Collected data:
·····

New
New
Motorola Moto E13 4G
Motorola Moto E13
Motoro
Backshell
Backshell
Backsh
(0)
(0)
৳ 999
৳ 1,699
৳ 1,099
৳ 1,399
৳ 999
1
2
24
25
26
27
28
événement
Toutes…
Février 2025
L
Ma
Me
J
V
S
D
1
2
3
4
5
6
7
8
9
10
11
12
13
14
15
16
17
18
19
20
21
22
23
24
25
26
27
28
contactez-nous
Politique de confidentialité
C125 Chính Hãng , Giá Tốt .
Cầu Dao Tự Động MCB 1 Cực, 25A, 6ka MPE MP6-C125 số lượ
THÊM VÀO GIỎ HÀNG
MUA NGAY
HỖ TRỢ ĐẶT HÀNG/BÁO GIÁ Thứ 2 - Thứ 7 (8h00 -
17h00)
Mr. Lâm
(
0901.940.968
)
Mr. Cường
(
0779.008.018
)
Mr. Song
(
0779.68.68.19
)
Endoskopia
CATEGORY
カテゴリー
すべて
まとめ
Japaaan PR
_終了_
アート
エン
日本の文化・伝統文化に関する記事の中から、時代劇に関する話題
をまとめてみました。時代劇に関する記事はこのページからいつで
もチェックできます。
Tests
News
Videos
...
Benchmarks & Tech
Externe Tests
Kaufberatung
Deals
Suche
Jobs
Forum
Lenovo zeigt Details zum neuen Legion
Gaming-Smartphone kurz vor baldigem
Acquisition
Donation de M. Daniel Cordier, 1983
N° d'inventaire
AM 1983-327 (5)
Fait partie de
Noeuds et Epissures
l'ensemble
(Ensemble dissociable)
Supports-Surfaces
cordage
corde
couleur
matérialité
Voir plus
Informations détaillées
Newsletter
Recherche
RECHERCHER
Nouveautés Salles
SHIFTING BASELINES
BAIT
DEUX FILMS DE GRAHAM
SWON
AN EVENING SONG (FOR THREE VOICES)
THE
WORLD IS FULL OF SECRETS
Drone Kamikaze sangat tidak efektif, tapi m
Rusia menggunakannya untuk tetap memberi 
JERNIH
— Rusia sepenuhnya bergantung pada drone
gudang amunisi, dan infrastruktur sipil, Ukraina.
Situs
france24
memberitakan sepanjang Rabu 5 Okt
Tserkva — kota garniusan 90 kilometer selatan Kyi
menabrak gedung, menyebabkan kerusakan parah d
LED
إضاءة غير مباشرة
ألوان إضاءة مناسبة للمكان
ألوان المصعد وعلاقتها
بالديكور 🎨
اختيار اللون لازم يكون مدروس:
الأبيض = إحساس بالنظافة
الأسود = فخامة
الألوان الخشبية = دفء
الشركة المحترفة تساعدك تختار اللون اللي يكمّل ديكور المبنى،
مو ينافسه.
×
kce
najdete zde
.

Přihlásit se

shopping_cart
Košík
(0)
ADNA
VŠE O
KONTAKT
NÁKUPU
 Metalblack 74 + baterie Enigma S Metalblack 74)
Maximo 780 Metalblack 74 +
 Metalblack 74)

·····

Work instructions: Write out the lines again, from the first line through the line containing "日本の文化・伝統文化に関する記事の中から、時代劇に関する話題", with both of those lines included.

Task output:
New
New
Motorola Moto E13 4G
Motorola Moto E13
Motoro
Backshell
Backshell
Backsh
(0)
(0)
৳ 999
৳ 1,699
৳ 1,099
৳ 1,399
৳ 999
1
2
24
25
26
27
28
événement
Toutes…
Février 2025
L
Ma
Me
J
V
S
D
1
2
3
4
5
6
7
8
9
10
11
12
13
14
15
16
17
18
19
20
21
22
23
24
25
26
27
28
contactez-nous
Politique de confidentialité
C125 Chính Hãng , Giá Tốt .
Cầu Dao Tự Động MCB 1 Cực, 25A, 6ka MPE MP6-C125 số lượ
THÊM VÀO GIỎ HÀNG
MUA NGAY
HỖ TRỢ ĐẶT HÀNG/BÁO GIÁ Thứ 2 - Thứ 7 (8h00 -
17h00)
Mr. Lâm
(
0901.940.968
)
Mr. Cường
(
0779.008.018
)
Mr. Song
(
0779.68.68.19
)
Endoskopia
CATEGORY
カテゴリー
すべて
まとめ
Japaaan PR
_終了_
アート
エン
日本の文化・伝統文化に関する記事の中から、時代劇に関する話題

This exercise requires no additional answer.